**WHAT YOU ARE ASKED TO DO**
Reproduce the entries beneath exactly, without their images.

-- Opening Marker --

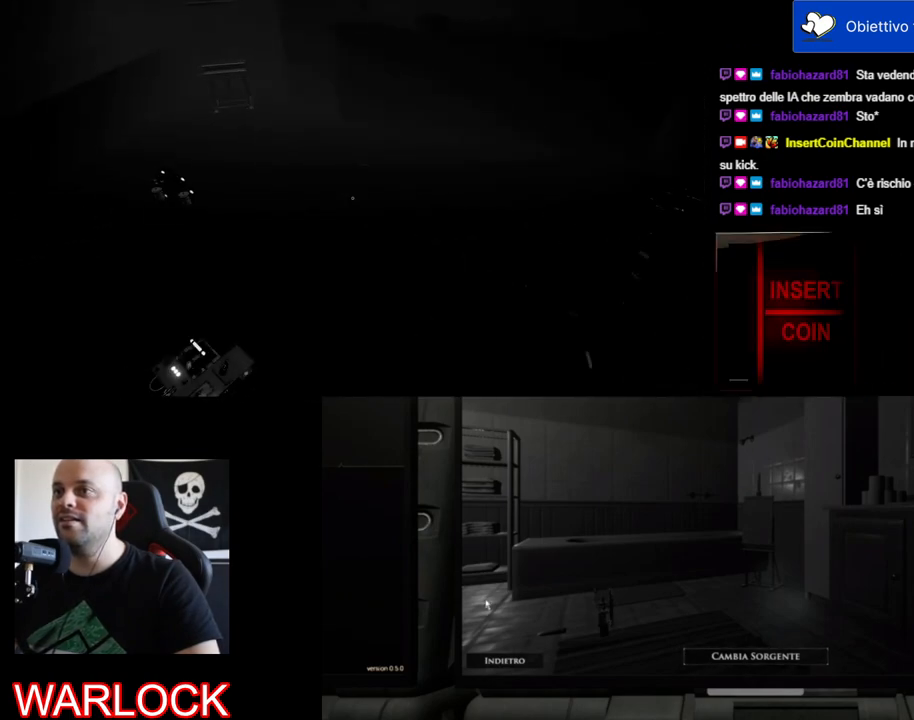
{"keys": [], "mouse": [], "events": []}
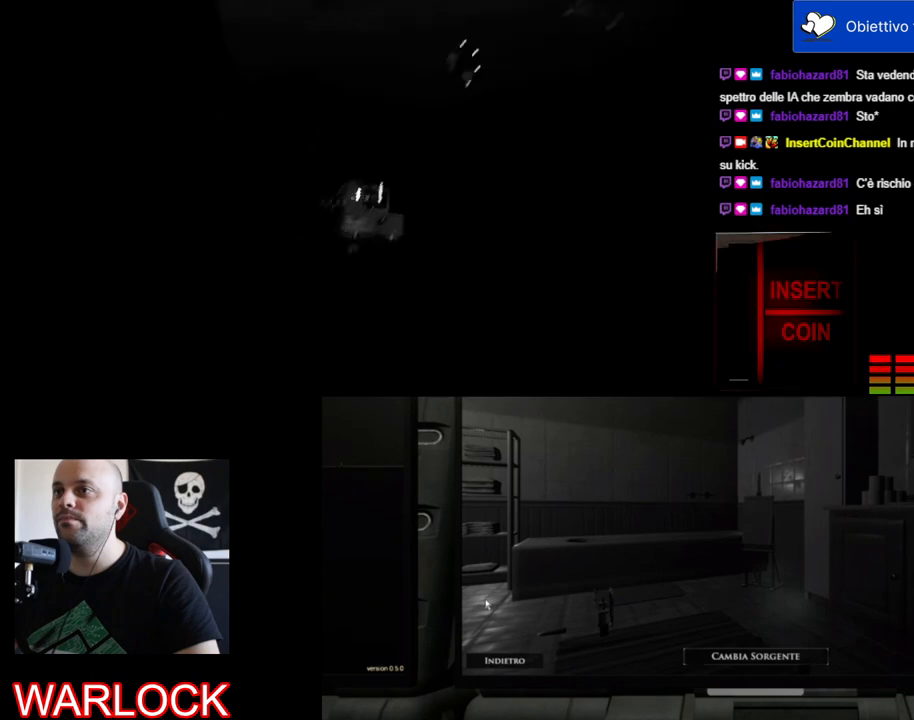
{"keys": [], "mouse": [], "events": []}
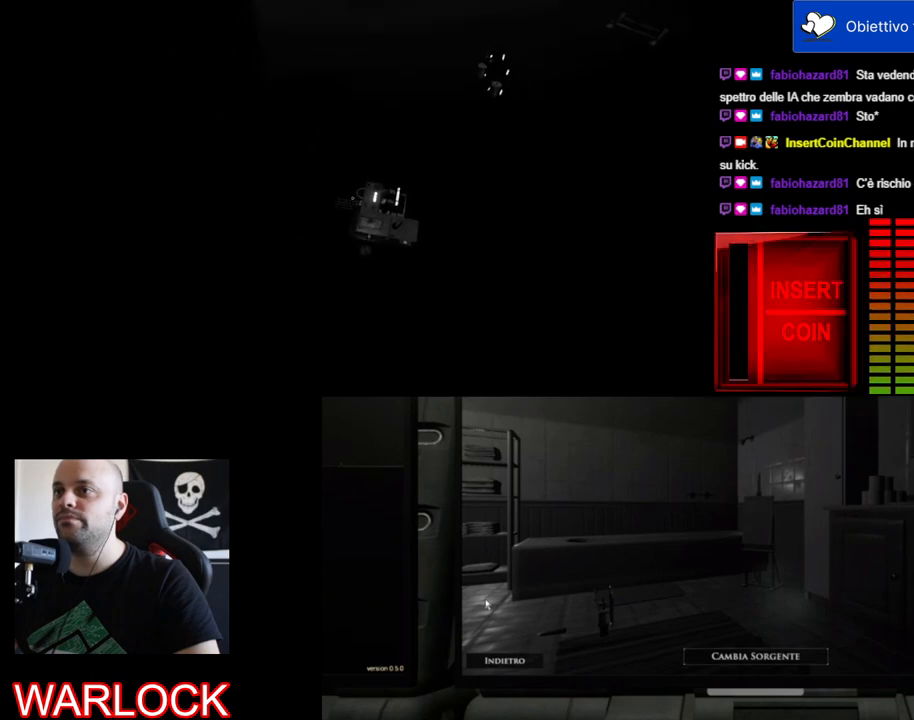
{"keys": [], "mouse": [], "events": []}
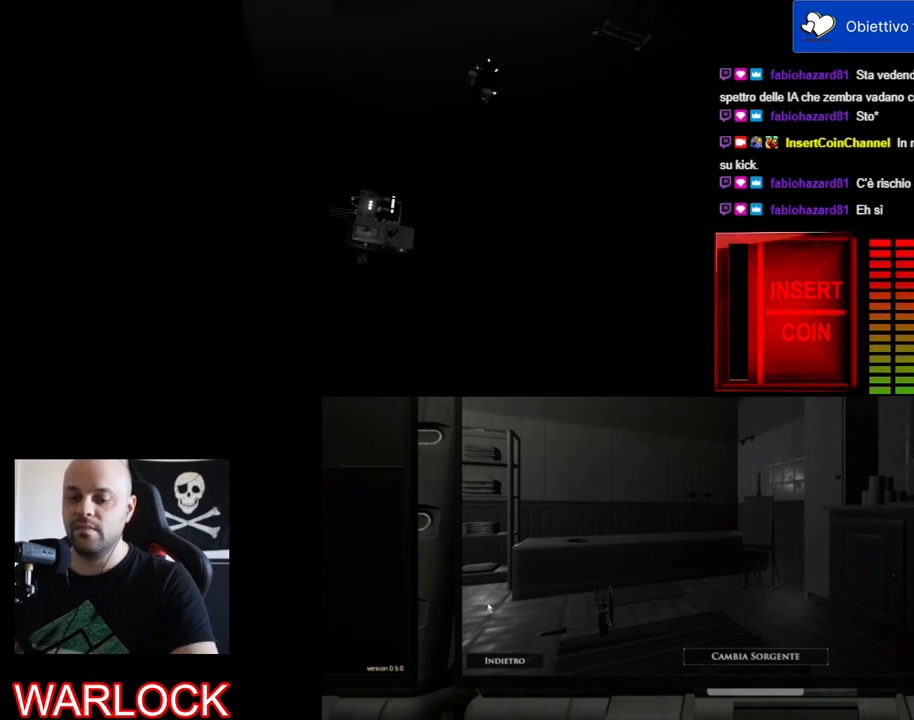
{"keys": [], "mouse": [], "events": [[200, "ctrl", "down"], [434, "ctrl", "up"]]}
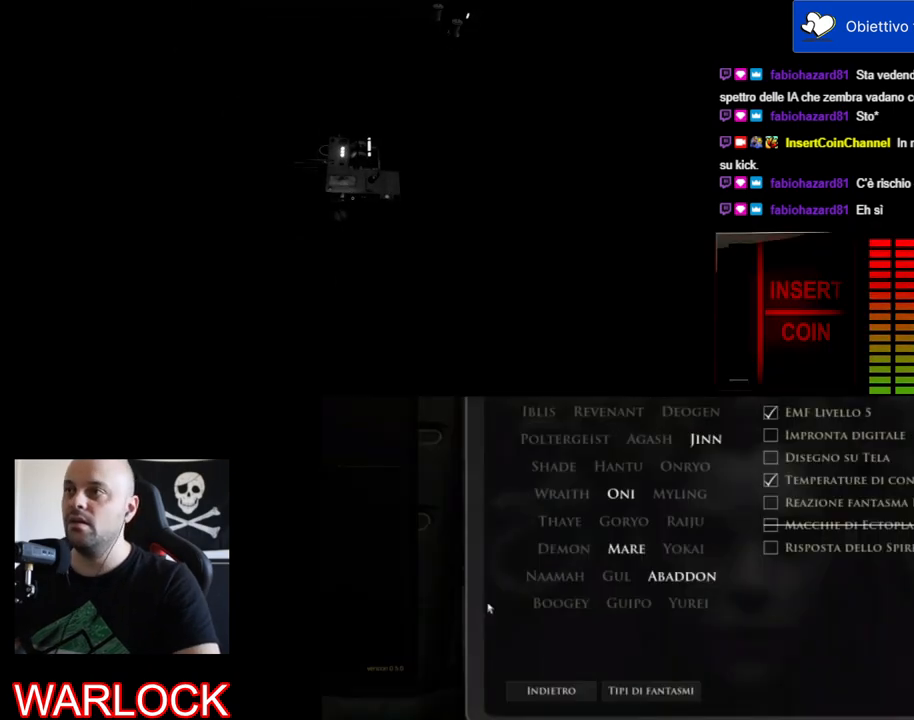
{"keys": [], "mouse": [], "events": []}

-- Closing Marker --

**ANSWER SECTION**
{"keys": [], "mouse": [], "events": []}
{"keys": [], "mouse": [], "events": []}
{"keys": [], "mouse": [], "events": []}
{"keys": [], "mouse": [], "events": [[200, "ctrl", "down"], [434, "ctrl", "up"]]}
{"keys": [], "mouse": [], "events": []}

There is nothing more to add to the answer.